読書録 Vol.23|トーベ・ヤンソン『たのしいムーミン一家』
夏の終わりに、自然を見つめ直す
『たのしいムーミン一家』を読み終えた。
読むのに、思いのほか時間がかかった。手が止まるたび、自分の日常が頭をよぎったからだと思う。
たまたまだろうか。物語の最終章は「夏の終わり」が描かれている。ふと考えた。ボクはムーミン谷のみんなのように、自然の移り変わりを意識できているだろうか。
遠くへ旅に出なくてもいい。同じ散歩道でも、深呼吸して季節の匂いを感じるだけで、景色は違って見えてくる。
フィンランドの大人たちは、長い夏休みを自然の中で過ごす。ボクらにも、そんな余白が必要なのかもしれない。
スナフキン、旅と孤独を選ぶ男
旅を愛し、自分の軸を持って生きるスナフキン。どうしても強く憧れてしまう。
「生きるってことは、平和じゃないんですよ」
軽やかさの裏にある、孤独や矛盾を受け入れる覚悟。この言葉はずっと心に残っている。
春になると窓の下で口笛を吹く、そんな粋さにはまだ恐れ多いけれど、音を奏でる遊び心は忘れない。
スニフ、欲深くて憎めない、もう一人の自分
一方、スニフには強烈な共感を覚える。キラキラしたものや欲に惹かれ、弱気で打算的。でもどこか憎めない。その人間らしさに、「誰しもこういう一面があるよなあ」と救われる。
あれこれ荷物を詰め込むように、ボクらは知らず知らずのうちに余計な執着まで背負い込んでいるのかもしれない。
じゃこうねずみいわく、「バッグなんてものは、いちばんいらないもの」。脇役だけど、この言葉だけはずっと残る。
余計な荷物をおろす
物語を読み進めるうちに、自分の中にある「いらないもの」が見えてくる。夏の終わりに整理した今だからこそ、言葉の重みが胸に染みる。
手放した翌日に、また何かを大量に買ってしまい、「何をやっているんだ」と苦笑することもあるけれど、そんな不完全な自分も面白がりたい。

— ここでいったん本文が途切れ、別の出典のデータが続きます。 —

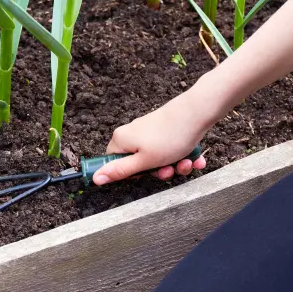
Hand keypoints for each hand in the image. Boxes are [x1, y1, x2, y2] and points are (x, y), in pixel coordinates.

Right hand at [92, 89, 212, 185]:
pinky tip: (195, 158)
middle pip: (140, 163)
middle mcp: (134, 133)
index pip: (113, 161)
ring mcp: (151, 132)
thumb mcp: (144, 161)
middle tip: (169, 170)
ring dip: (174, 166)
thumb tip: (96, 178)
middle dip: (158, 171)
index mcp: (122, 139)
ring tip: (187, 162)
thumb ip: (120, 171)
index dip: (129, 173)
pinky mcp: (165, 131)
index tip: (144, 174)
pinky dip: (182, 156)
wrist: (197, 113)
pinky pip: (171, 151)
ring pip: (159, 159)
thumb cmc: (170, 137)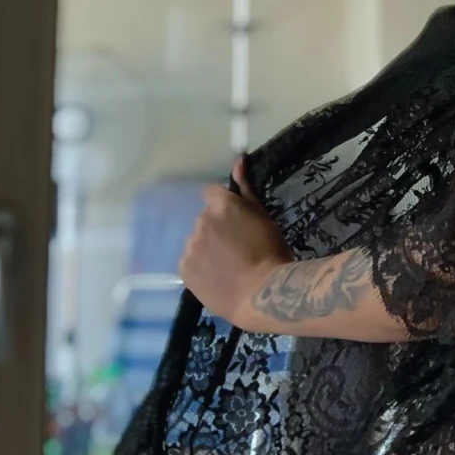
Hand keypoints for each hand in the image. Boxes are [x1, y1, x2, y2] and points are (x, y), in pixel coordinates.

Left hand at [179, 155, 295, 329]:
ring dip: (208, 247)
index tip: (236, 220)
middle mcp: (201, 222)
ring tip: (227, 265)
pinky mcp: (184, 269)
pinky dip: (200, 266)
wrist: (261, 294)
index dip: (224, 205)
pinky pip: (190, 261)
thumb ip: (246, 189)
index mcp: (221, 205)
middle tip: (236, 246)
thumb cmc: (270, 252)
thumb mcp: (263, 217)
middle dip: (217, 228)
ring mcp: (190, 246)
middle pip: (205, 219)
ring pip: (197, 241)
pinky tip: (216, 276)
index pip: (212, 192)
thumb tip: (239, 160)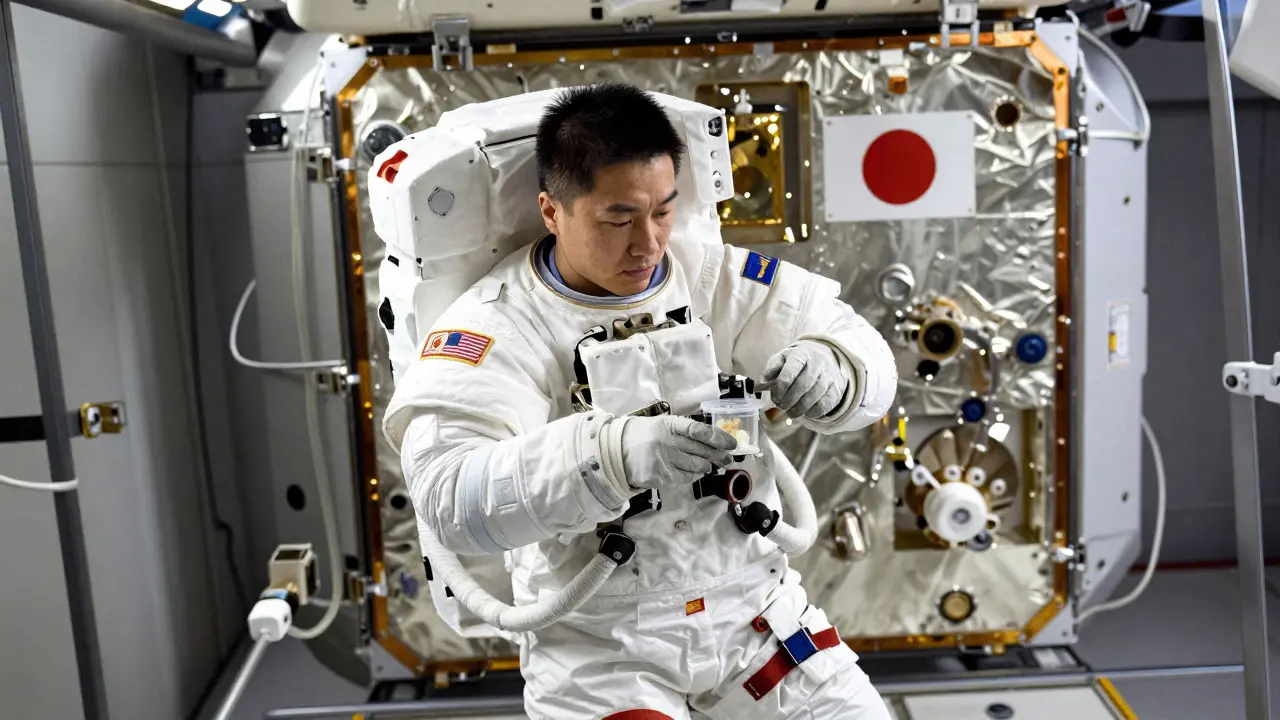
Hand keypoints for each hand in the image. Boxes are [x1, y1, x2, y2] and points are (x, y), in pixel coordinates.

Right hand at [619, 416, 736, 489]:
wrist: (615, 451)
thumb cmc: (643, 436)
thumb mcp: (661, 425)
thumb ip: (683, 431)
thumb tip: (713, 441)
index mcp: (669, 425)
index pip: (698, 431)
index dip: (718, 437)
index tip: (731, 444)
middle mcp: (667, 441)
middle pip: (701, 451)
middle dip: (719, 456)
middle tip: (729, 459)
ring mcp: (662, 460)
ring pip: (696, 467)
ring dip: (706, 467)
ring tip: (709, 466)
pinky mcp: (659, 476)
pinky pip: (684, 479)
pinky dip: (693, 477)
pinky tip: (694, 473)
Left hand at [760, 341, 848, 418]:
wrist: (824, 357)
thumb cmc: (798, 361)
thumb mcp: (783, 358)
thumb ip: (772, 368)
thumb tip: (763, 381)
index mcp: (801, 354)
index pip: (790, 371)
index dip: (780, 388)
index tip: (774, 397)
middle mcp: (818, 363)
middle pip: (802, 385)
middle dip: (788, 400)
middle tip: (781, 406)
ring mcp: (829, 376)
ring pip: (814, 396)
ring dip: (799, 408)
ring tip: (790, 412)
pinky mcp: (836, 389)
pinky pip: (825, 405)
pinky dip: (813, 412)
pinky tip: (805, 412)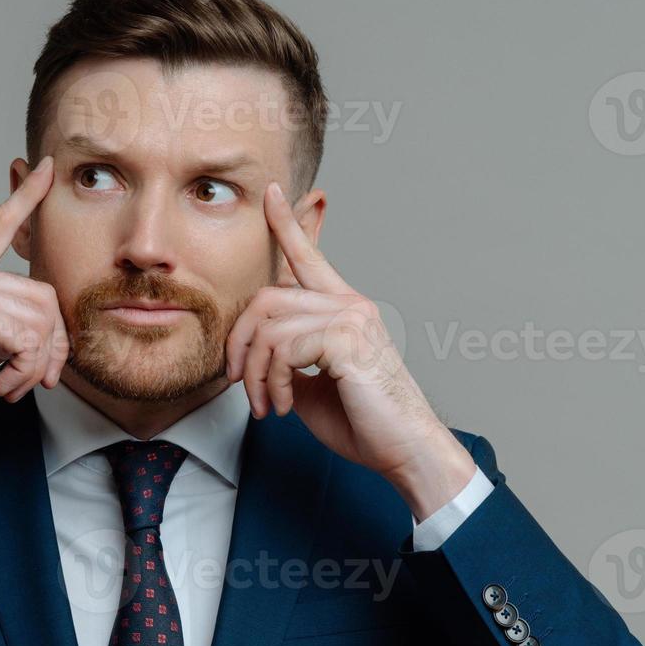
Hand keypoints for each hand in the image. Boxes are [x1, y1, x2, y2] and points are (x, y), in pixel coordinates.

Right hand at [0, 157, 69, 478]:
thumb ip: (3, 325)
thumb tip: (47, 333)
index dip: (25, 197)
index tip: (45, 168)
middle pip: (43, 293)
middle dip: (54, 343)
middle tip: (42, 377)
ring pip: (41, 317)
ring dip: (38, 363)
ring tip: (14, 385)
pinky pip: (29, 338)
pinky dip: (25, 370)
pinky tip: (2, 387)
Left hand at [224, 182, 475, 519]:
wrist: (405, 451)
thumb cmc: (364, 423)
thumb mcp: (311, 386)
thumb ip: (287, 359)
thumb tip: (256, 355)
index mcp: (343, 309)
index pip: (309, 257)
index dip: (288, 224)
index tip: (272, 193)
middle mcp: (350, 304)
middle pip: (265, 298)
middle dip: (239, 344)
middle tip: (239, 384)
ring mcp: (351, 318)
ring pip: (269, 327)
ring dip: (255, 374)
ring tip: (267, 405)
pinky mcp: (348, 340)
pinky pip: (283, 349)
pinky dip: (273, 383)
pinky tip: (285, 406)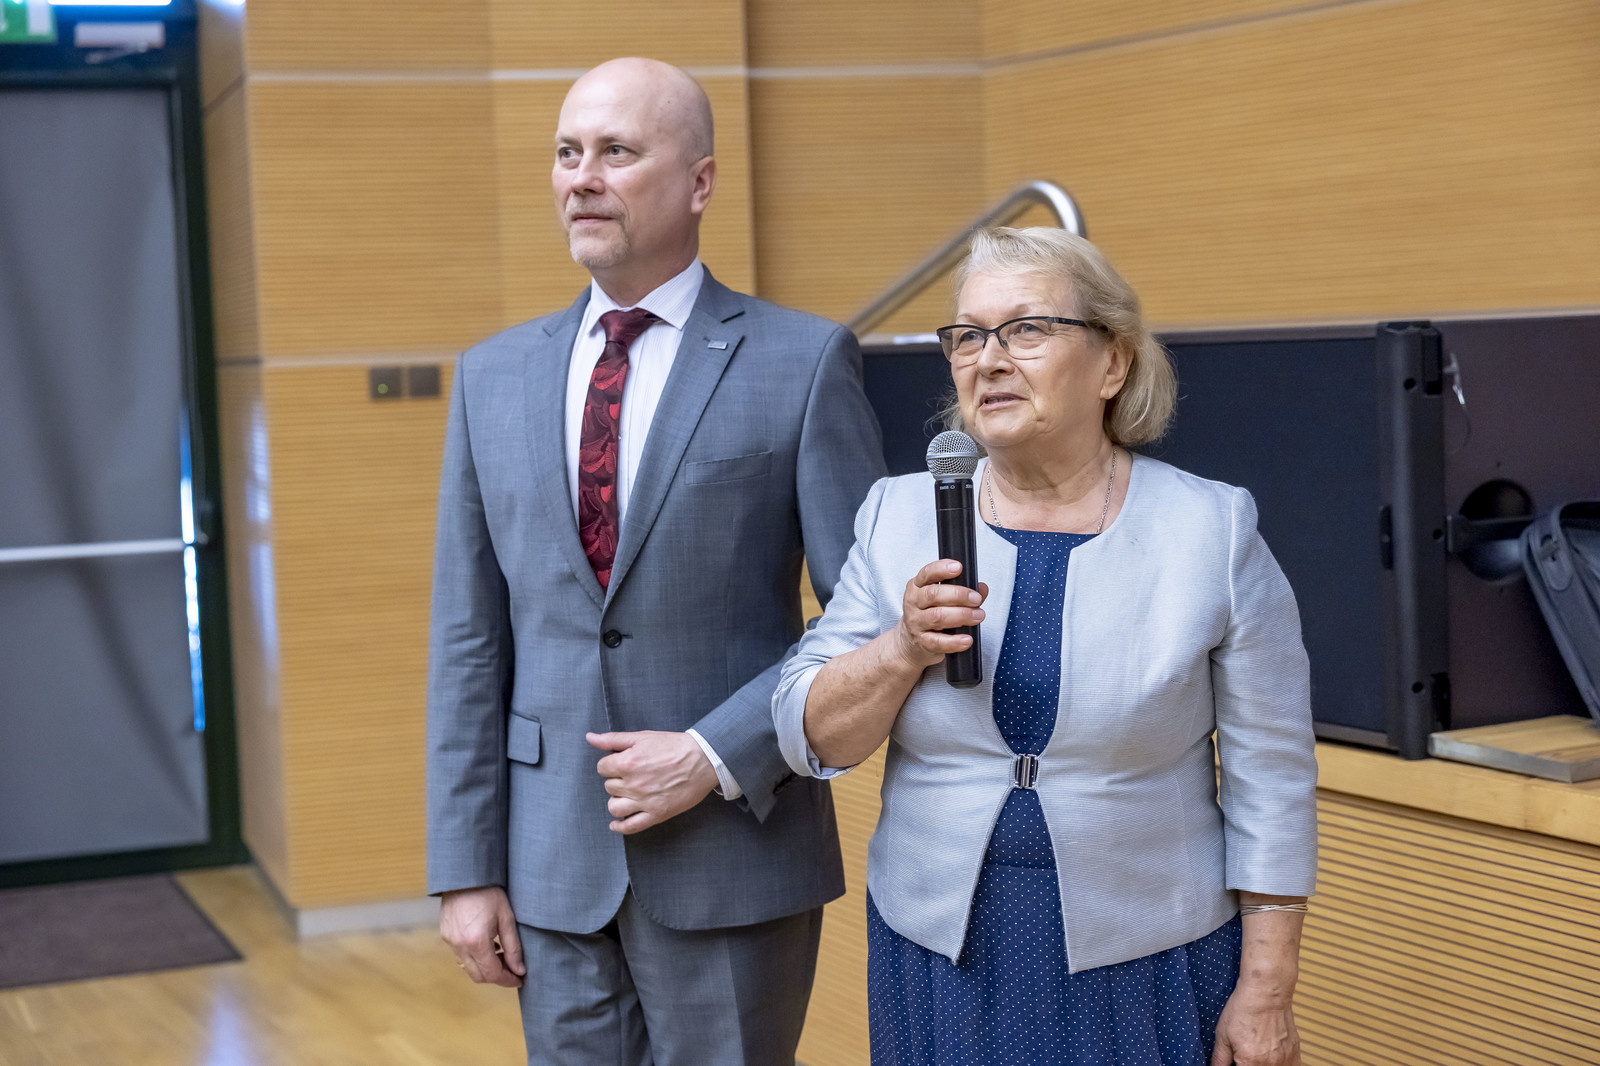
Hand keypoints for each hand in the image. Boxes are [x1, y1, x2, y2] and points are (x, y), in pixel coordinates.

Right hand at [439, 886, 524, 988]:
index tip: (519, 979)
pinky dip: (475, 958)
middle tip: (512, 969)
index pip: (492, 974)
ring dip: (485, 968)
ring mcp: (451, 942)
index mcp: (477, 942)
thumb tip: (519, 970)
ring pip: (468, 968)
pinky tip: (488, 946)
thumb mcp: (507, 918)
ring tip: (501, 955)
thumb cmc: (489, 893)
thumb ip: (514, 947)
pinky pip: (461, 957)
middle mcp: (460, 946)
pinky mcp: (446, 936)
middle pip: (478, 976)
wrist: (465, 876)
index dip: (507, 980)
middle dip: (497, 977)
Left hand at [587, 730, 718, 833]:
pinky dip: (620, 827)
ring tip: (626, 795)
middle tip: (631, 775)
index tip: (621, 763)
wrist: (703, 759)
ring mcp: (644, 801)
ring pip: (614, 807)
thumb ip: (613, 739)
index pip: (602, 768)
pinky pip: (631, 826)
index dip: (611, 764)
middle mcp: (633, 784)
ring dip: (617, 801)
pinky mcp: (656, 814)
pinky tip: (616, 824)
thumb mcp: (642, 737)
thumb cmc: (674, 746)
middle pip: (608, 787)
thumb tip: (590, 738)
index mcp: (628, 763)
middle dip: (616, 780)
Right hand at [894, 559, 988, 669]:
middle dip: (958, 594)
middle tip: (976, 598)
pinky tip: (967, 639)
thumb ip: (962, 592)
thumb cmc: (929, 615)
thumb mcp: (941, 599)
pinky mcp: (922, 642)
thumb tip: (982, 588)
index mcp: (917, 586)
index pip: (927, 573)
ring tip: (978, 616)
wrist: (911, 642)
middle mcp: (914, 602)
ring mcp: (916, 623)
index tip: (958, 568)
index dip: (942, 569)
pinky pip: (938, 641)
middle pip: (933, 594)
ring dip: (961, 615)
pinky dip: (955, 641)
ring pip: (937, 616)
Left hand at [1212, 982, 1300, 1064]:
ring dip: (1263, 1065)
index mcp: (1251, 1062)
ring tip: (1256, 1052)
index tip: (1235, 1061)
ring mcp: (1286, 1060)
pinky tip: (1269, 1057)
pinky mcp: (1295, 1053)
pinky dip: (1278, 1064)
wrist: (1266, 992)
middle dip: (1248, 1064)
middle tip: (1243, 1056)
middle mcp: (1271, 1064)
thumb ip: (1220, 1058)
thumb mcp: (1222, 1035)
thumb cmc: (1245, 1009)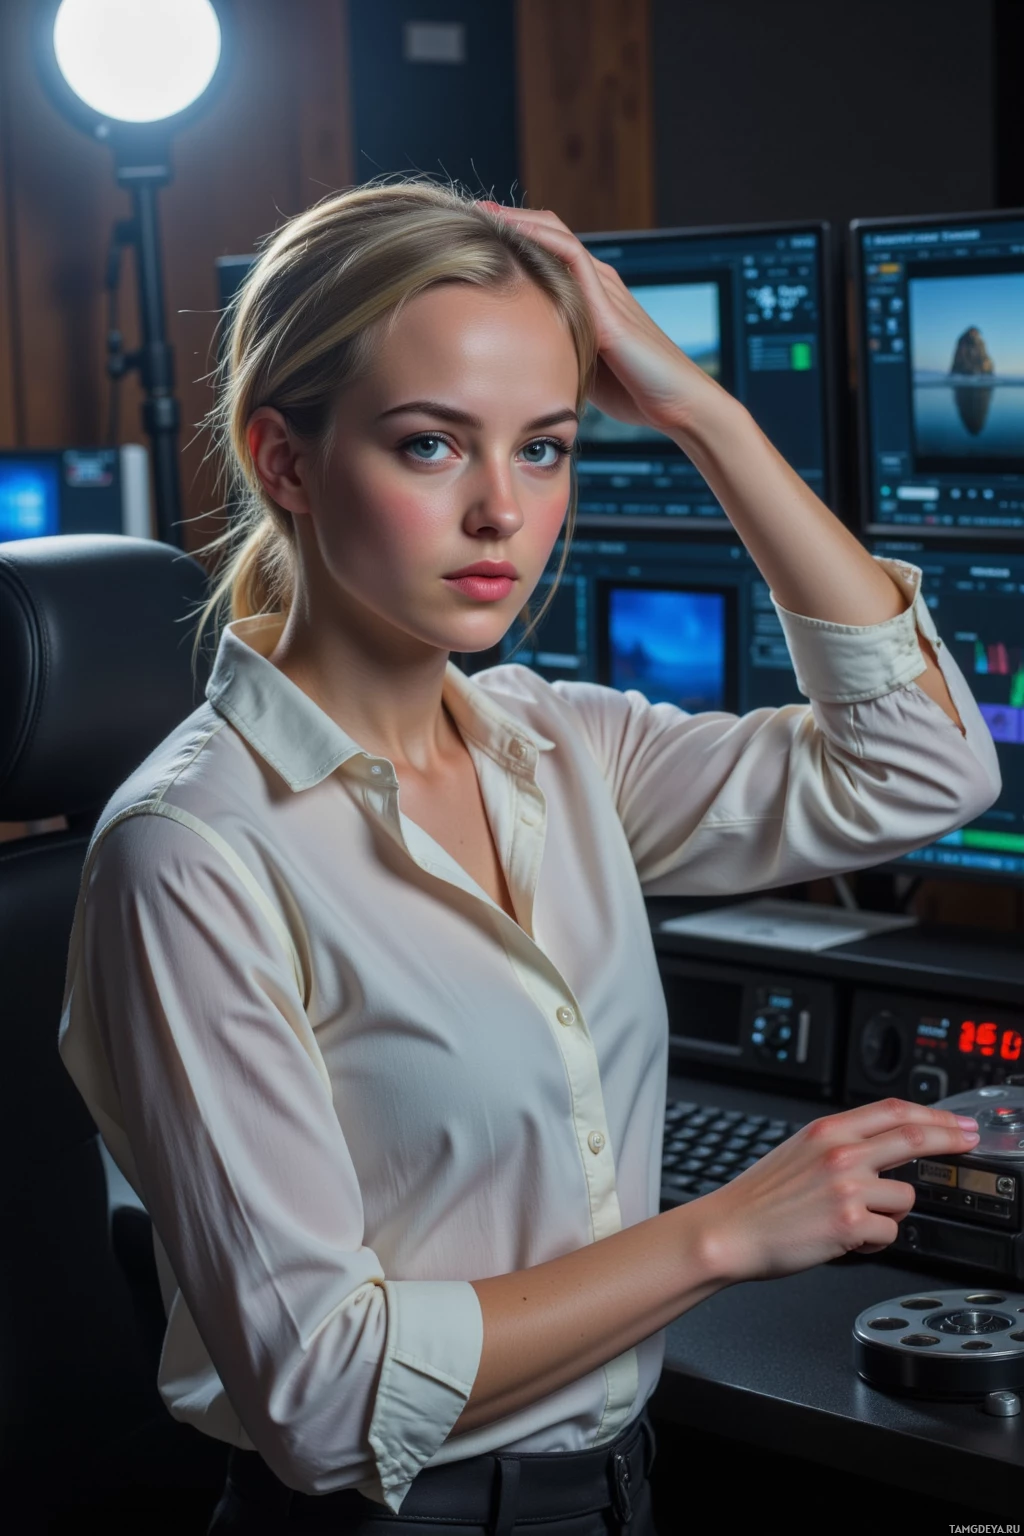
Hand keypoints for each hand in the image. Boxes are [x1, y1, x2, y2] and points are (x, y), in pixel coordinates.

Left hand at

心に留めたいのは、「つまらん見栄を張らないように」ということ。見栄に囚われず、自分の感覚をまっすぐに信じたい。
自転車での散歩も、視点を変えれば立派な小旅行だ。巡るほどに不要なものが削ぎ落とされていく。
熱かった夏が終わる。スナフキンのように、軽やかな足取りで次の景色へ歩き出したい。

表紙から、登場人物と自然があふれている。